UNITED NATIONS — The U.N. humanitarian chief on Monday urged all combatants in Aleppo to agree to a 48-hour pause to allow delivery of desperately needed aid, warning that otherwise the world risks seeing a “humanitarian catastrophe unparalleled in the over five years of bloodshed” in Syria.
Stephen O’Brien said Aleppo is being bombed every day, including a dozen new attacks on Monday, and has become “the apex of horror” in “the greatest crisis of our time.”
He told the U.N. Security Council, which has been deeply divided over Syria, that “you have the power with a pen — a simple pen stroke — to allow food to people.”
O’Brien said the U.N. asked to deliver aid to nearly 1 million people in besieged and hard-to-reach areas in August, but the Syrian government approved less than 50 percent of the requests, denying aid to rebel-held eastern Aleppo and several other besieged areas.
O’Brien said that not one aid convoy has moved yet due to fighting, insecurity and bureaucratic requirements, and the end of the month is just nine days away.

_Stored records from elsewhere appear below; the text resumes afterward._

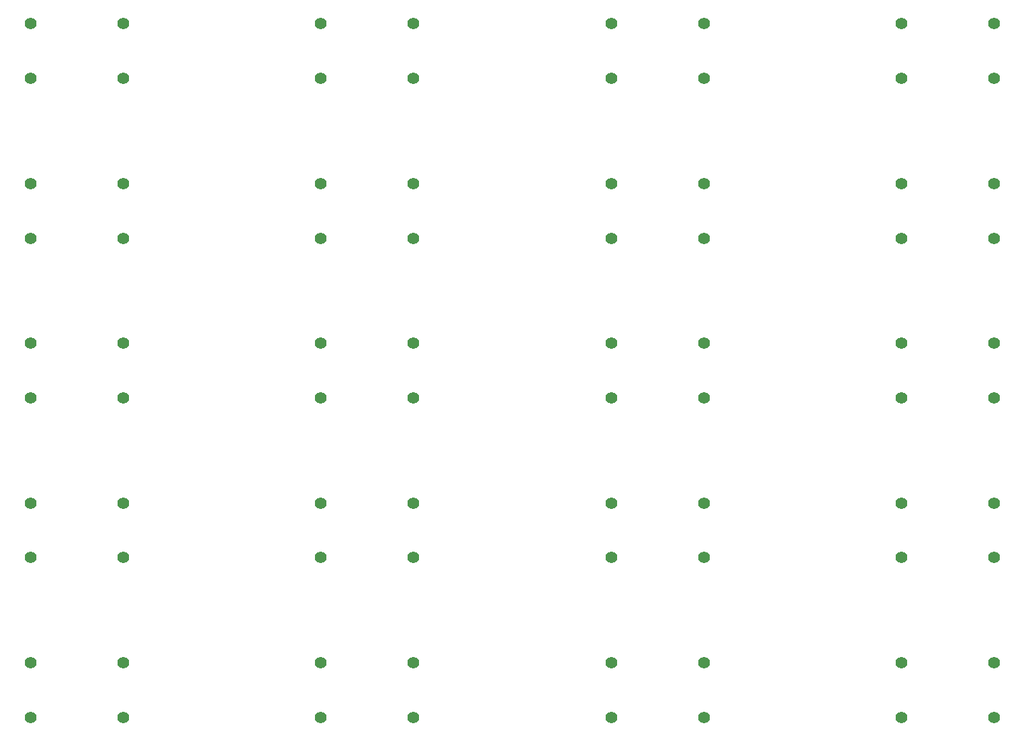
<source format=gbr>
%TF.GenerationSoftware,KiCad,Pcbnew,(6.0.11-0)*%
%TF.CreationDate,2023-04-29T14:31:07-04:00*%
%TF.ProjectId,pcb_coating_tool_array,7063625f-636f-4617-9469-6e675f746f6f,rev?*%
%TF.SameCoordinates,Original*%
%TF.FileFunction,Soldermask,Bot*%
%TF.FilePolarity,Negative*%
%FSLAX46Y46*%
G04 Gerber Fmt 4.6, Leading zero omitted, Abs format (unit mm)*
G04 Created by KiCad (PCBNEW (6.0.11-0)) date 2023-04-29 14:31:07*
%MOMM*%
%LPD*%
G01*
G04 APERTURE LIST*
%ADD10C,1.422000*%
G04 APERTURE END LIST*
D10*
%TO.C,J302*%
X96250000Y-87720000D03*
%TD*%
%TO.C,J303*%
X119750000Y-75220000D03*
%TD*%
%TO.C,J301*%
X199750000Y-37220000D03*
%TD*%
%TO.C,J304*%
X85250000Y-68720000D03*
%TD*%
%TO.C,J303*%
X85250000Y-75220000D03*
%TD*%
%TO.C,J303*%
X154250000Y-75220000D03*
%TD*%
%TO.C,J302*%
X130750000Y-49720000D03*
%TD*%
%TO.C,J301*%
X130750000Y-113220000D03*
%TD*%
%TO.C,J302*%
X130750000Y-30720000D03*
%TD*%
%TO.C,J302*%
X199750000Y-49720000D03*
%TD*%
%TO.C,J304*%
X119750000Y-106720000D03*
%TD*%
%TO.C,J301*%
X199750000Y-56220000D03*
%TD*%
%TO.C,J303*%
X154250000Y-56220000D03*
%TD*%
%TO.C,J303*%
X85250000Y-113220000D03*
%TD*%
%TO.C,J301*%
X96250000Y-75220000D03*
%TD*%
%TO.C,J304*%
X154250000Y-68720000D03*
%TD*%
%TO.C,J303*%
X188750000Y-94220000D03*
%TD*%
%TO.C,J302*%
X130750000Y-106720000D03*
%TD*%
%TO.C,J301*%
X130750000Y-56220000D03*
%TD*%
%TO.C,J301*%
X130750000Y-37220000D03*
%TD*%
%TO.C,J303*%
X188750000Y-56220000D03*
%TD*%
%TO.C,J304*%
X85250000Y-49720000D03*
%TD*%
%TO.C,J303*%
X119750000Y-113220000D03*
%TD*%
%TO.C,J303*%
X119750000Y-94220000D03*
%TD*%
%TO.C,J301*%
X96250000Y-94220000D03*
%TD*%
%TO.C,J301*%
X165250000Y-113220000D03*
%TD*%
%TO.C,J301*%
X130750000Y-75220000D03*
%TD*%
%TO.C,J301*%
X165250000Y-94220000D03*
%TD*%
%TO.C,J304*%
X188750000Y-87720000D03*
%TD*%
%TO.C,J304*%
X85250000Y-87720000D03*
%TD*%
%TO.C,J304*%
X188750000Y-30720000D03*
%TD*%
%TO.C,J304*%
X119750000Y-30720000D03*
%TD*%
%TO.C,J302*%
X199750000Y-30720000D03*
%TD*%
%TO.C,J301*%
X96250000Y-37220000D03*
%TD*%
%TO.C,J304*%
X119750000Y-49720000D03*
%TD*%
%TO.C,J303*%
X119750000Y-56220000D03*
%TD*%
%TO.C,J304*%
X154250000Y-106720000D03*
%TD*%
%TO.C,J304*%
X154250000Y-87720000D03*
%TD*%
%TO.C,J303*%
X188750000Y-113220000D03*
%TD*%
%TO.C,J301*%
X165250000Y-37220000D03*
%TD*%
%TO.C,J303*%
X154250000Y-113220000D03*
%TD*%
%TO.C,J301*%
X130750000Y-94220000D03*
%TD*%
%TO.C,J301*%
X199750000Y-75220000D03*
%TD*%
%TO.C,J302*%
X96250000Y-49720000D03*
%TD*%
%TO.C,J301*%
X96250000Y-113220000D03*
%TD*%
%TO.C,J304*%
X85250000Y-30720000D03*
%TD*%
%TO.C,J302*%
X199750000Y-106720000D03*
%TD*%
%TO.C,J303*%
X154250000Y-94220000D03*
%TD*%
%TO.C,J304*%
X85250000Y-106720000D03*
%TD*%
%TO.C,J302*%
X165250000Y-68720000D03*
%TD*%
%TO.C,J304*%
X188750000Y-49720000D03*
%TD*%
%TO.C,J301*%
X199750000Y-113220000D03*
%TD*%
%TO.C,J302*%
X130750000Y-87720000D03*
%TD*%
%TO.C,J304*%
X154250000Y-49720000D03*
%TD*%
%TO.C,J302*%
X130750000Y-68720000D03*
%TD*%
%TO.C,J304*%
X154250000Y-30720000D03*
%TD*%
%TO.C,J302*%
X199750000Y-87720000D03*
%TD*%
%TO.C,J303*%
X85250000Y-37220000D03*
%TD*%
%TO.C,J303*%
X85250000Y-56220000D03*
%TD*%
%TO.C,J302*%
X199750000Y-68720000D03*
%TD*%
%TO.C,J301*%
X165250000Y-56220000D03*
%TD*%
%TO.C,J303*%
X188750000Y-37220000D03*
%TD*%
%TO.C,J302*%
X165250000Y-49720000D03*
%TD*%
%TO.C,J301*%
X96250000Y-56220000D03*
%TD*%
%TO.C,J302*%
X96250000Y-68720000D03*
%TD*%
%TO.C,J302*%
X96250000Y-30720000D03*
%TD*%
%TO.C,J302*%
X165250000Y-30720000D03*
%TD*%
%TO.C,J302*%
X96250000Y-106720000D03*
%TD*%
%TO.C,J303*%
X154250000Y-37220000D03*
%TD*%
%TO.C,J303*%
X188750000Y-75220000D03*
%TD*%
%TO.C,J304*%
X188750000Y-68720000D03*
%TD*%
%TO.C,J304*%
X119750000Y-68720000D03*
%TD*%
%TO.C,J304*%
X188750000Y-106720000D03*
%TD*%
%TO.C,J301*%
X199750000Y-94220000D03*
%TD*%
%TO.C,J303*%
X119750000Y-37220000D03*
%TD*%
%TO.C,J303*%
X85250000Y-94220000D03*
%TD*%
%TO.C,J301*%
X165250000Y-75220000D03*
%TD*%
%TO.C,J302*%
X165250000Y-106720000D03*
%TD*%
%TO.C,J304*%
X119750000Y-87720000D03*
%TD*%
%TO.C,J302*%
X165250000Y-87720000D03*
%TD*%
M02*

</source>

Russia, a close ally of Syrian President Bashar Assad’s government, said last Thursday it was ready to back the U.N. call for weekly 48-hour cease-fires in Aleppo, provided aid convoys travel to both rebel-controlled and government-controlled parts of the city.
U.S. deputy ambassador Michele Sison reiterated American support for the humanitarian pauses in her speech to the council, saying “it is imperative that all armed groups in Aleppo respect these pauses.” She urged Russia to follow its unilateral declaration “with genuine steps to support regular and sustained access to Aleppo.”

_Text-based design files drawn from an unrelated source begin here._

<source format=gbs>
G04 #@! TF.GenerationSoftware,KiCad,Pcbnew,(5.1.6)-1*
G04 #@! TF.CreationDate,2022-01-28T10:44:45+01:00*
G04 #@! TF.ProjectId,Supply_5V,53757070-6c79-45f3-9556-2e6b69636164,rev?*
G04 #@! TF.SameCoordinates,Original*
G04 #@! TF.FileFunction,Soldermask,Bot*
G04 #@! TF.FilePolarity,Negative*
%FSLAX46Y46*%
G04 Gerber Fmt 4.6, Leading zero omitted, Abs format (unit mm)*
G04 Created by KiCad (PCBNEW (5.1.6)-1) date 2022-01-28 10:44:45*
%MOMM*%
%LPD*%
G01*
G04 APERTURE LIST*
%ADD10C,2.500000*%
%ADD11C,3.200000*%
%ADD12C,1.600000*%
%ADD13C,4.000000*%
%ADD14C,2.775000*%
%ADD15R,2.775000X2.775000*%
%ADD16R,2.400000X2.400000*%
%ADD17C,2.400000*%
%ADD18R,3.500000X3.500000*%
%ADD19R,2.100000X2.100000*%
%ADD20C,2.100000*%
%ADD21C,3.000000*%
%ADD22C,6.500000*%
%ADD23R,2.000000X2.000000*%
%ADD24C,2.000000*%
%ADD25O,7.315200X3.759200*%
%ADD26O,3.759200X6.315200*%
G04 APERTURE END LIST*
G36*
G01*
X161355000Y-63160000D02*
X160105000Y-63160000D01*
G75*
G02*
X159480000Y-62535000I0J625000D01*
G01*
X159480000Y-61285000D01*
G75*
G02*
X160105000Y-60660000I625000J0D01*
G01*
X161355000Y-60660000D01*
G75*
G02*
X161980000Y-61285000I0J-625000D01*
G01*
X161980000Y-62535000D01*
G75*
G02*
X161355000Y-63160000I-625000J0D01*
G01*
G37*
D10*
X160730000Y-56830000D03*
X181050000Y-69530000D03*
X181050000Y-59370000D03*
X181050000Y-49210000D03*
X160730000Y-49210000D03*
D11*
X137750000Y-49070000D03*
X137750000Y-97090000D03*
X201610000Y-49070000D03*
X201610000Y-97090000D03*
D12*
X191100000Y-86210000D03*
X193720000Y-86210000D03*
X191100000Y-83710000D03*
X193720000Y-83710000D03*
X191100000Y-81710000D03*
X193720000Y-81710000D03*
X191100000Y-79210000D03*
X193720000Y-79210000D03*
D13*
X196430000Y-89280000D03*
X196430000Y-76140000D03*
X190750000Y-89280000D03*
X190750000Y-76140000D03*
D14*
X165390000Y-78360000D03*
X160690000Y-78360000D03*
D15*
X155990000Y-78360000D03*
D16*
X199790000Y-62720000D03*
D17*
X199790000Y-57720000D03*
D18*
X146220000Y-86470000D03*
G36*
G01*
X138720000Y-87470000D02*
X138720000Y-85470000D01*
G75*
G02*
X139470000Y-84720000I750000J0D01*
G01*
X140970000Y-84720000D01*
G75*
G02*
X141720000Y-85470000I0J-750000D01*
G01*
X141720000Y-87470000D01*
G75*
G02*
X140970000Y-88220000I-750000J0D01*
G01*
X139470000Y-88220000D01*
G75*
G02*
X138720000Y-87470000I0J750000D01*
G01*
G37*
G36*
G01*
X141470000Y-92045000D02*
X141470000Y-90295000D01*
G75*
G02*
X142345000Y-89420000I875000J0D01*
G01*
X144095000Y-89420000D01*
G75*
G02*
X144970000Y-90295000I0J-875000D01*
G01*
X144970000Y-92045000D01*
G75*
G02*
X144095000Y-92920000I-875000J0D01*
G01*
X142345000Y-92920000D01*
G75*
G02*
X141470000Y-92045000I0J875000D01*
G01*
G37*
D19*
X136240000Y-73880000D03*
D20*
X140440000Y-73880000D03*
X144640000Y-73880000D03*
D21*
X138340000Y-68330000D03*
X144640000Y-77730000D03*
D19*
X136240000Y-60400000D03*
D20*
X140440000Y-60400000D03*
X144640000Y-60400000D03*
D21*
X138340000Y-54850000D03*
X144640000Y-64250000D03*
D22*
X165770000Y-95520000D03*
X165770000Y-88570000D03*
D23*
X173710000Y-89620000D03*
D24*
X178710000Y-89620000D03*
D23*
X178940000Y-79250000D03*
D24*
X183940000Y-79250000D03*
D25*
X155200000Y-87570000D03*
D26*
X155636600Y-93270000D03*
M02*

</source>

O’Brien welcomed the Russian announcement but also stressed that “we need the agreement of all parties to let us do our job.”
“In Aleppo we risk seeing a humanitarian catastrophe unparalleled in the over five years of bloodshed and carnage in the Syrian conflict,” he said. “Once again, I cannot stress strongly enough the need for a 48-hour pause in fighting to be approved by all sides and come into effect, so that safe and sustained humanitarian access is opened to all areas of Aleppo.”
The U.N. humanitarian chief said he and his office are working with all sides seeking to ensure that the Russian offer can be turned into “a comprehensive pause.”
Rebel-held eastern Aleppo, where up to 275,000 people live, has been almost entirely cut off from vital supplies including food, water, medicine and electricity for over a month, O’Brien said, while access to the estimated 1.5 million people in government-controlled western Aleppo “remains extremely difficult.”
The U.N. has found a new route into western Aleppo and has delivered some aid, and it is preparing 20 trucks to deliver food and other supplies to eastern Aleppo as soon as a cease-fire takes place, he said.
“This is a race against time, as fighting rages on, with ever more shocking reports of bombed hospitals and wrecked schools,” O’Brien said. “Electricity is out, water is scarce, and movement is restricted.”
He repeated his appeals for U.N. action, not just on Aleppo, but to end the war in Syria saying: “When hospital attacks have become the new normal, when medieval sieges of entire cities and neighborhoods have become a lasting reality for hundreds of thousands of people, this council cannot look the other way.”
Russia’s U.N. Ambassador Vitaly Churkin urged all those with influence to spur the opposition to move forward to a political settlement.
“Without that and without effectively combatting terrorism the necessary radical improvement in the humanitarian situation in Syria is impossible,” Churkin said.
Syria’s U.N. Ambassador Bashar Ja’afari agreed, stressing that a political solution must be Syrian-led “without any external preconditions or interference” and must be parallel to “fighting terrorism.”